Data extracted from a collection:
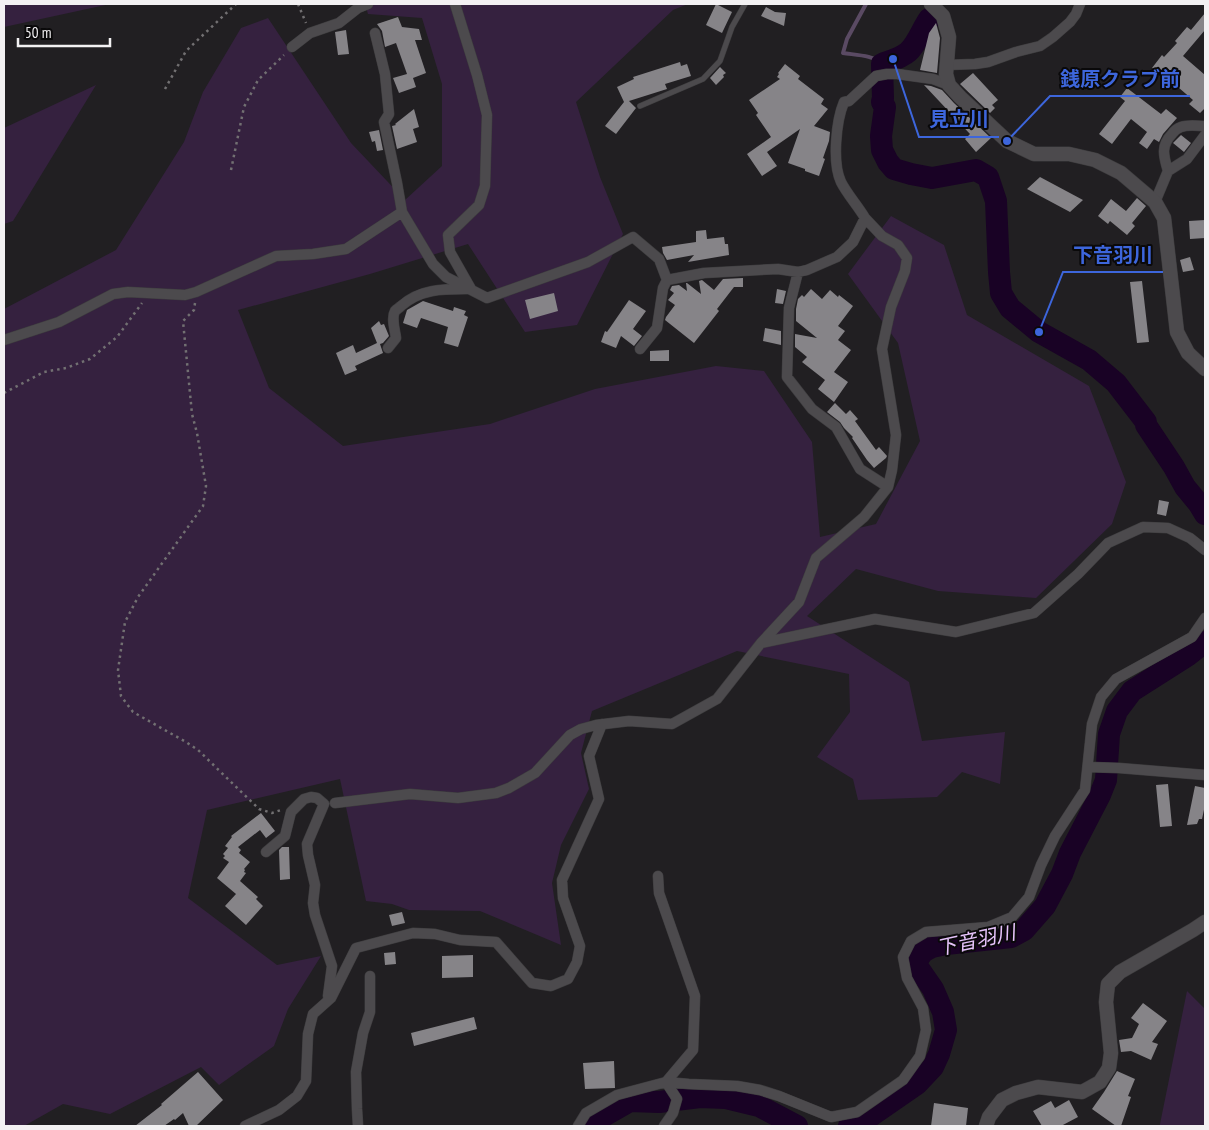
<svg xmlns="http://www.w3.org/2000/svg" width="1209" height="1130" font-family="'PT Sans Narrow','Noto Sans JP',sans-serif">
<style>
.green{fill:#35213f}
.lines{fill:none;stroke-linecap:round;stroke-linejoin:round}
.stream{stroke:#5a4a63;stroke-width:4}
.river{stroke:#190225;stroke-width:22}
.building{fill:#868488}
.lane-casing{stroke:#3d3c3e;stroke-width:6}
.street-casing{stroke:#3d3c3e;stroke-width:11}
.secondary-casing{stroke:#3d3c3e;stroke-width:15}
.path{stroke:#727072;stroke-width:2.5;stroke-dasharray:2.5 4;stroke-linecap:butt}
.lane{stroke:#4c4a4d;stroke-width:5}
.street{stroke:#4c4a4d;stroke-width:10}
.secondary{stroke:#4c4a4d;stroke-width:14}
.labels{text-anchor:middle;dominant-baseline:central;stroke-width:4;stroke-linejoin:round;paint-order:stroke}
.water-label{font-size:20px;font-style:italic;fill:#e6c3fb;stroke:#0a090a}
.leader{fill:none;stroke:#3d66dc;stroke-width:2}
.callout-dot{fill:#3d66dc;stroke:#0a090a;stroke-width:2}
.callout-label{font-size:20px;text-anchor:middle;font-weight:bold;fill:#3d66dc;stroke:#0a090a;stroke-width:4;stroke-linejoin:round;paint-order:stroke}
</style>
<rect width="100%" height="100%" fill="#211f22"/>
<path class="green" d="M 4,4 L 110,4 L 4,27 Z
M 365,4 L 688,4 L 673,10 L 576,102 L 600,177 L 623,234 L 577,325 L 525,332 L 468,244 L 370,274 L 238,310 L 269,388 L 343,446 L 490,424 L 595,389 L 716,366 L 764,371 L 812,442 L 820,537 L 876,524 L 920,441 L 898,343 L 848,274 L 891,216 L 944,245 L 967,315 L 1089,386 L 1126,482 L 1112,524 L 1036,598 L 938,591 L 856,569 L 807,616 L 909,682 L 922,741 L 1005,732 L 1000,784 L 962,772 L 937,797 L 858,800 L 853,779 L 817,757 L 850,712 L 849,674 L 737,651 L 592,711 L 581,753 L 589,789 L 561,845 L 552,883 L 561,945 L 480,911 L 409,910 L 392,904 L 366,901 L 340,779 L 207,810 L 188,898 L 277,965 L 321,956 L 288,1009 L 274,1046 L 219,1085 L 201,1067 L 110,1114 L 63,1104 L 24,1126 L 4,1126 L 4,309 L 116,250 L 184,142 L 203,92 L 241,28 L 268,18 L 351,143 L 405,200 L 442,166 L 442,84 L 422,18 L 368,14 Z
M 96,85 L 13,221 L 4,224 L 4,128 Z
M 1187,991 L 1205,1009 L 1205,1126 L 1160,1126 L 1160,1124 Z"/>
<g class="lines">
<path class="stream" d="M 866,4 L 847,39 L 843,53 C 855,55 874,55 882,64"/>
<path class="river" d="M 929,19 C 922,29 917,44 908,52 C 901,58 890,61 882,64 L 883,98 L 882,102 L 885,107 L 881,136 L 882,150 L 888,162 L 894,169 L 911,174 L 932,178 L 976,170 L 988,177 L 996,201 L 999,272 L 1001,293 L 1010,308 L 1039,332 L 1089,360 L 1116,383 L 1146,422 L 1146,425 L 1174,467 L 1185,487 L 1199,504 L 1205,514
M 596,1126 L 602,1117 L 630,1101 L 659,1102 L 700,1097 L 726,1098 L 759,1106 L 797,1126
M 849,1126 L 865,1120 L 917,1084 L 933,1067 L 939,1054 L 946,1030 L 943,1012 L 933,989 L 915,963 L 923,952 L 932,947 L 946,944 L 1011,937 L 1024,930 L 1045,906 L 1062,874 L 1070,853 L 1100,795 L 1106,780 L 1109,734 L 1117,711 L 1132,691 L 1187,656 L 1205,642"/>
</g>
<path class="building" d="M 716,4 L 732,12 L 722,33 L 706,25 Z
M 766,7 L 775,12 L 786,13 L 784,26 L 761,16 Z
M 1205,13 L 1205,30 L 1183,56 L 1205,75 L 1205,108 L 1200,113 L 1189,104 L 1193,100 L 1164,75 L 1163,77 L 1152,68 L 1162,55 L 1164,57 L 1177,43 L 1175,41 L 1187,27 L 1191,30 Z
M 398,17 L 402,27 L 419,29 L 422,40 L 415,40 L 426,73 L 413,78 L 416,87 L 399,93 L 393,78 L 407,74 L 396,43 L 385,47 L 382,31 L 377,24 Z
M 936,23 L 940,38 L 937,73 L 920,70 L 929,33 Z
M 346,30 L 349,54 L 338,55 L 335,32 Z
M 680,62 L 681,66 L 687,64 L 691,76 L 665,84 L 667,89 L 629,101 L 636,108 L 616,134 L 605,126 L 624,102 L 617,87 L 634,79 L 633,77 Z
M 785,64 L 800,76 L 798,79 L 824,99 L 821,104 L 828,109 L 814,126 L 830,132 L 829,141 L 823,158 L 825,159 L 819,176 L 805,171 L 805,169 L 788,163 L 800,129 L 767,152 L 777,166 L 762,176 L 747,154 L 771,137 L 756,115 L 758,113 L 749,100 L 780,79 L 777,77 L 779,74 L 778,73 Z
M 720,67 L 726,73 L 723,75 L 724,77 L 716,85 L 710,78 Z
M 973,73 L 998,100 L 992,105 L 995,108 L 990,113 L 960,84 Z
M 924,85 L 931,86 L 942,90 L 954,103 L 991,138 L 976,152 L 965,139 L 970,134 Z
M 1127,88 L 1161,114 L 1166,109 L 1177,118 L 1163,134 L 1159,142 L 1154,139 L 1147,149 L 1139,143 L 1147,132 L 1131,119 L 1112,144 L 1099,134 L 1125,101 L 1120,97 Z
M 414,109 L 419,127 L 413,129 L 417,142 L 397,149 L 392,126 L 396,125 L 395,124 Z
M 379,130 L 383,150 L 377,151 L 375,141 L 372,142 L 369,132 Z
M 1181,135 L 1191,143 L 1184,152 L 1173,143 Z
M 1040,177 L 1083,200 L 1070,212 L 1027,189 Z
M 1137,198 L 1146,206 L 1132,223 L 1135,226 L 1127,235 L 1110,221 L 1108,224 L 1098,216 L 1111,199 L 1126,211 Z
M 1205,220 L 1205,238 L 1190,239 L 1189,221 Z
M 706,230 L 707,239 L 724,237 L 725,244 L 728,244 L 729,255 L 688,262 L 694,255 L 667,260 L 663,253 L 662,247 L 696,242 L 696,231 Z
M 1190,257 L 1194,270 L 1183,272 L 1180,260 Z
M 743,278 L 743,287 L 734,287 L 717,309 L 719,311 L 694,343 L 665,320 L 666,317 L 675,305 L 668,300 L 674,293 L 670,290 L 672,286 L 679,285 L 687,291 L 686,283 L 687,283 L 701,294 L 699,281 L 702,280 L 714,290 L 723,279 Z
M 1142,281 L 1149,342 L 1137,343 L 1130,282 Z
M 777,289 L 786,291 L 783,304 L 775,303 Z
M 811,289 L 822,299 L 830,290 L 838,297 L 839,295 L 853,306 L 838,326 L 845,331 L 838,340 L 851,350 L 834,372 L 848,382 L 834,402 L 818,389 L 825,380 L 802,362 L 807,357 L 795,347 L 795,334 L 817,338 L 796,321 L 796,309 L 798,299 L 802,295 L 804,297 Z
M 554,293 L 558,311 L 530,319 L 525,300 Z
M 629,300 L 646,311 L 633,329 L 642,336 L 634,346 L 621,336 L 616,348 L 601,342 L 605,331 L 607,332 Z
M 423,301 L 453,311 L 454,307 L 466,311 L 464,315 L 468,317 L 458,347 L 444,343 L 448,327 L 421,318 L 417,328 L 403,323 L 407,310 Z
M 379,321 L 381,325 L 384,324 L 389,336 L 383,343 L 380,344 L 383,353 L 355,366 L 357,370 L 345,375 L 336,353 L 353,345 L 356,353 L 377,343 L 371,328 Z
M 765,328 L 781,331 L 781,345 L 763,341 Z
M 669,350 L 669,361 L 650,361 L 650,351 Z
M 835,403 L 846,414 L 850,410 L 858,419 L 855,421 L 876,450 L 879,447 L 887,456 L 886,458 L 874,468 L 867,460 L 852,438 L 853,437 L 844,428 L 840,422 L 827,412 Z
M 1159,500 L 1169,502 L 1166,516 L 1157,514 Z
M 1168,784 L 1172,826 L 1160,827 L 1156,785 Z
M 1195,786 L 1205,788 L 1205,805 L 1202,819 L 1199,819 L 1197,824 L 1187,825 Z
M 261,813 L 275,831 L 266,838 L 260,830 L 238,847 L 241,850 L 239,853 L 250,862 L 244,869 L 245,870 L 244,872 L 246,873 L 240,881 L 258,897 L 256,899 L 263,906 L 246,925 L 225,906 L 236,894 L 217,878 L 229,862 L 223,858 L 225,856 L 223,854 L 228,848 L 225,846 L 232,837 L 231,836 Z
M 282,847 L 289,847 L 290,879 L 280,880 L 279,850 Z
M 402,912 L 405,923 L 392,926 L 389,915 Z
M 395,952 L 396,964 L 385,965 L 384,953 Z
M 473,955 L 473,977 L 442,978 L 442,956 Z
M 1143,1003 L 1167,1021 L 1152,1042 L 1158,1044 L 1151,1060 L 1131,1051 L 1121,1052 L 1119,1040 L 1132,1038 L 1139,1024 L 1131,1018 Z
M 474,1017 L 477,1029 L 414,1046 L 411,1033 Z
M 614,1061 L 615,1088 L 585,1089 L 583,1063 Z
M 1117,1071 L 1135,1079 L 1128,1096 L 1131,1097 L 1121,1126 L 1116,1126 L 1092,1109 L 1104,1092 Z
M 198,1072 L 223,1100 L 196,1126 L 189,1126 L 183,1113 L 175,1120 L 174,1119 L 164,1126 L 135,1126 L 162,1105 L 161,1104 Z
M 1069,1100 L 1078,1117 L 1061,1126 L 1042,1126 L 1033,1111 L 1051,1101 L 1055,1108 Z
M 934,1103 L 968,1108 L 966,1126 L 931,1126 Z"/>
<g class="lines">
<g class="lane-casing">
<path id="lane" d="M 640,106 L 703,79 L 720,61 L 732,27 L 745,4"/>
</g>
<g class="street-casing">
<path id="street" d="M 375,33 L 385,74 L 389,114 L 384,122 L 397,183 L 402,212 L 433,264 L 446,277 L 487,298 L 588,262 L 633,237 L 659,259 L 667,280 L 704,273 L 778,269 L 798,272 L 807,270 L 837,257 L 853,242 L 865,218 C 858,206 847,194 841,182 C 832,163 836,121 844,102 L 849,101 L 876,76 L 887,74 L 897,74 L 933,79 L 949,85
M 292,47 L 310,33 L 339,23 L 358,8 L 368,4
M 946,65 L 975,64 L 988,62 L 1016,52 L 1040,46 L 1053,37 L 1070,22 L 1076,14 L 1080,4
M 1168,171 C 1164,157 1160,146 1172,134 C 1174,131 1178,128 1181,127 C 1189,124 1197,126 1205,126
M 1155,202 L 1168,171 L 1187,159 L 1205,135
M 865,218 L 882,236 L 898,245 L 907,258 L 905,271 L 891,307 L 882,349 L 896,435 L 892,470 L 888,487
M 4,340 L 59,322 L 113,294 L 128,292 L 185,295 L 196,292 L 276,256 L 313,254 L 346,249 L 402,212
M 388,348 L 396,338 C 395,330 391,318 395,311 C 397,309 399,308 401,306 C 421,288 445,289 471,289 L 450,252 L 448,235 L 479,205 L 485,186 L 487,115 L 477,75 L 455,4
M 640,349 L 657,328 L 663,288 L 667,280
M 761,643 L 875,619 L 956,632 L 1034,613 L 1078,574 L 1108,543 L 1143,527 L 1168,528 L 1190,538 L 1205,550
M 1088,767 L 1119,768 L 1205,775
M 335,803 L 410,794 L 458,798 L 496,793 L 509,788 L 535,773 L 570,735 L 581,729 L 596,725 L 629,721 L 672,724 L 717,699 L 761,643 L 799,602 L 816,558 L 864,517 L 888,487 L 860,469 L 836,427 L 812,409 L 787,377 L 789,308 L 798,272
M 266,852 L 285,836 L 291,812 L 304,799 L 311,797 L 317,798 L 324,804 L 307,844 L 308,855 L 315,885 L 313,903 L 315,915 L 332,966 L 328,996
M 658,876 L 659,893 L 695,996 L 693,1050 L 666,1082
M 245,1126 L 279,1110 L 297,1096 L 306,1081 L 308,1034 L 313,1014 L 331,998 L 356,948 L 413,933 L 435,934 L 460,940 L 496,942 L 532,983 L 551,986 L 568,979 L 577,962 L 580,946 L 563,898 L 562,880 L 599,799 L 589,756 L 602,724
M 358,1126 L 357,1109 L 356,1072 L 363,1033 L 370,1012 L 370,976
M 578,1126 L 586,1113 L 617,1095 L 666,1082 L 689,1084 L 737,1086 L 760,1090 L 779,1096 L 831,1117 L 857,1112 L 903,1080 L 920,1056 L 926,1030 L 923,1008 L 907,978 L 903,957 L 911,941 L 926,932 L 988,927 L 1012,917 L 1029,897 L 1041,865 L 1055,836 L 1085,790 L 1092,724 L 1101,697 L 1116,679 L 1192,637 L 1205,618
M 664,1126 L 673,1113 L 677,1099 L 666,1082"/>
</g>
<g class="secondary-casing">
<path id="secondary" d="M 931,4 L 943,16 L 949,37 L 946,74 L 949,85 L 960,97 L 1007,141 L 1034,154 L 1069,154 L 1095,160 L 1121,173 L 1155,202 L 1164,218 L 1177,332 L 1188,353 L 1205,369
M 986,1126 L 989,1117 L 1002,1100 L 1016,1093 L 1038,1087 L 1082,1092 L 1100,1082 L 1109,1068 L 1111,1053 L 1106,1002 L 1108,984 L 1120,972 L 1193,930 L 1205,922"/>
</g>
<path class="path" d="M 298,4 L 306,23
M 165,89 L 186,51 L 236,4
M 231,170 L 244,107 L 258,80 L 284,55
M 195,303 L 194,310 L 183,321 L 192,414 L 197,433 L 206,486 L 203,506 L 138,597 L 125,622 L 118,670 L 121,696 L 133,712 L 186,742 L 198,750 L 259,809 L 272,813 L 281,810
M 4,393 L 44,372 L 66,368 L 90,359 L 117,337 L 142,303"/>
<use href="#lane" class="lane"/>
<use href="#street" class="street"/>
<use href="#secondary" class="secondary"/>
</g>
<g class="labels">
<g class="water-label">
<text transform="translate(976 940) rotate(-12)">下音羽川</text>
</g>
</g>
<path class="leader" d="M1007 141L1050 96H1190M893 59L919 137H999M1039 332L1063 272H1163"/>
<g class="callout-dot">
<circle cx="1007" cy="141" r="5"/>
<circle cx="893" cy="59" r="5"/>
<circle cx="1039" cy="332" r="5"/>
</g>
<g class="callout-label">
<text x="1120" y="86">銭原クラブ前</text>
<text x="959" y="126">見立川</text>
<text x="1113" y="262">下音羽川</text>
</g>
<rect width="1209" height="1130" fill="none" stroke="#f3f1f3" stroke-width="10"/>
<path d="M18 38v8h92v-8" fill="none" stroke="#f3f1f3" stroke-width="2.5"/>
<text x="25" y="38" font-size="15" fill="#f3f1f3" stroke="#0a090a" stroke-width="4" paint-order="stroke">50 m</text>
</svg>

→ EXERCISE OBJECTIVE: Above are some records; copy exactly the lines from the one with "M 198,1072 L" through the one with "M 4,340 L 59,322", both included, and no others.

→ SOLUTION:
M 198,1072 L 223,1100 L 196,1126 L 189,1126 L 183,1113 L 175,1120 L 174,1119 L 164,1126 L 135,1126 L 162,1105 L 161,1104 Z
M 1069,1100 L 1078,1117 L 1061,1126 L 1042,1126 L 1033,1111 L 1051,1101 L 1055,1108 Z
M 934,1103 L 968,1108 L 966,1126 L 931,1126 Z"/>
<g class="lines">
<g class="lane-casing">
<path id="lane" d="M 640,106 L 703,79 L 720,61 L 732,27 L 745,4"/>
</g>
<g class="street-casing">
<path id="street" d="M 375,33 L 385,74 L 389,114 L 384,122 L 397,183 L 402,212 L 433,264 L 446,277 L 487,298 L 588,262 L 633,237 L 659,259 L 667,280 L 704,273 L 778,269 L 798,272 L 807,270 L 837,257 L 853,242 L 865,218 C 858,206 847,194 841,182 C 832,163 836,121 844,102 L 849,101 L 876,76 L 887,74 L 897,74 L 933,79 L 949,85
M 292,47 L 310,33 L 339,23 L 358,8 L 368,4
M 946,65 L 975,64 L 988,62 L 1016,52 L 1040,46 L 1053,37 L 1070,22 L 1076,14 L 1080,4
M 1168,171 C 1164,157 1160,146 1172,134 C 1174,131 1178,128 1181,127 C 1189,124 1197,126 1205,126
M 1155,202 L 1168,171 L 1187,159 L 1205,135
M 865,218 L 882,236 L 898,245 L 907,258 L 905,271 L 891,307 L 882,349 L 896,435 L 892,470 L 888,487
M 4,340 L 59,322 L 113,294 L 128,292 L 185,295 L 196,292 L 276,256 L 313,254 L 346,249 L 402,212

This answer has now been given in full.